A specified semiautomatic firearm is a semi-auto rifle or semi-auto shotgun with a detachable magazine, or a gas-operated semi-auto handgun with a detachable magazine. The law excludes .22LR-and-lower rimfire (unless it has a separate upper and lower receiver), manually operated guns (bolt, pump, lever, slide), guns with a permanently fixed magazine of 15 rounds or fewer, recoil-operated semi-auto handguns, permanently inoperable guns, and antiques.
Are forced reset triggers legal in Colorado?
No. SB25-003 reclassified rapid-fire devices, including forced reset triggers, binary triggers, and bump stocks, as dangerous weapons effective on signing in 2025. Possession is a class 5 felony. These are already illegal in Colorado, they are not grandfathered, and there is no permit pathway. There is no buy-before window for rapid-fire devices.
Are Glock and SIG carry pistols affected by SB25-003?

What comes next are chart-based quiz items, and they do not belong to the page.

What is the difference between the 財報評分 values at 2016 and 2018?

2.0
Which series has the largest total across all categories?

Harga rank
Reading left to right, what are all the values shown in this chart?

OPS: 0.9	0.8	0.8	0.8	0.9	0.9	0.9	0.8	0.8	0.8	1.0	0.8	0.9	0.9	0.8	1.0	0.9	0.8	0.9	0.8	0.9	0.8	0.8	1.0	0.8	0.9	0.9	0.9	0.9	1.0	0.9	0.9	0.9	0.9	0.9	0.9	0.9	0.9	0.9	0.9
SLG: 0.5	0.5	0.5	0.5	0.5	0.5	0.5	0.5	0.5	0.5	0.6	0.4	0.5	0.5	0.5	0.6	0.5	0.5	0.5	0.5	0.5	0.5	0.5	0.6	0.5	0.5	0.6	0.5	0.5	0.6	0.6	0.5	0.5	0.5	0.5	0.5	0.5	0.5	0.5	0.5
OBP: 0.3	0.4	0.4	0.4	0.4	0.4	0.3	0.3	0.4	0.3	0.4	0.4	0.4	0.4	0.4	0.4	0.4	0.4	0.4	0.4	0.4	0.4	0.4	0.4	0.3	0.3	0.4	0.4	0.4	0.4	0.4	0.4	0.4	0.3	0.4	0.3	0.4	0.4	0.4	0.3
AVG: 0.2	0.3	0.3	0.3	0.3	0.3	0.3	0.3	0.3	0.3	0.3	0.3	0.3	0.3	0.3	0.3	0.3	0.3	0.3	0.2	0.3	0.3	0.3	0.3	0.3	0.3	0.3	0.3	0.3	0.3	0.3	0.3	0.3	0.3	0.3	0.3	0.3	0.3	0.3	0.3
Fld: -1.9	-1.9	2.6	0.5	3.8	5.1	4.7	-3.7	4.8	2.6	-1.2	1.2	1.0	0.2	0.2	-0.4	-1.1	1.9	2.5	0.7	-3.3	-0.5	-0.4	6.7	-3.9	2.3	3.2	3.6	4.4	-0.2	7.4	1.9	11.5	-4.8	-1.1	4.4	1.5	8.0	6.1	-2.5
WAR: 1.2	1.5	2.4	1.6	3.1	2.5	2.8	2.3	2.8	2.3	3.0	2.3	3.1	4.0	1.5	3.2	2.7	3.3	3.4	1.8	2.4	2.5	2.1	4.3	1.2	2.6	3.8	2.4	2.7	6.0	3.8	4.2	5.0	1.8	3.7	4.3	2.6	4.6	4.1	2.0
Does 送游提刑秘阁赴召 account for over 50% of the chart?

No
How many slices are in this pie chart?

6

No. SB25-003 only covers gas-operated semi-auto handguns with a detachable magazine, which is a small category roughly limited to Desert Eagle-class pistols. Recoil-operated pistols like the Glock 19, S&W M&P, and SIG P320 are not covered and remain ordinary purchases with no eligibility card or course required.
What magazines are legal in Colorado in 2026?
Colorado caps detachable magazines at 15 rounds, a limit in place since 2013 under HB13-1224. SB25-003 raised the penalty for over-capacity magazines but did not change the 15-round limit. Magazines of 15 rounds or fewer, including 10-round AR-15 and pistol magazines, are legal to buy.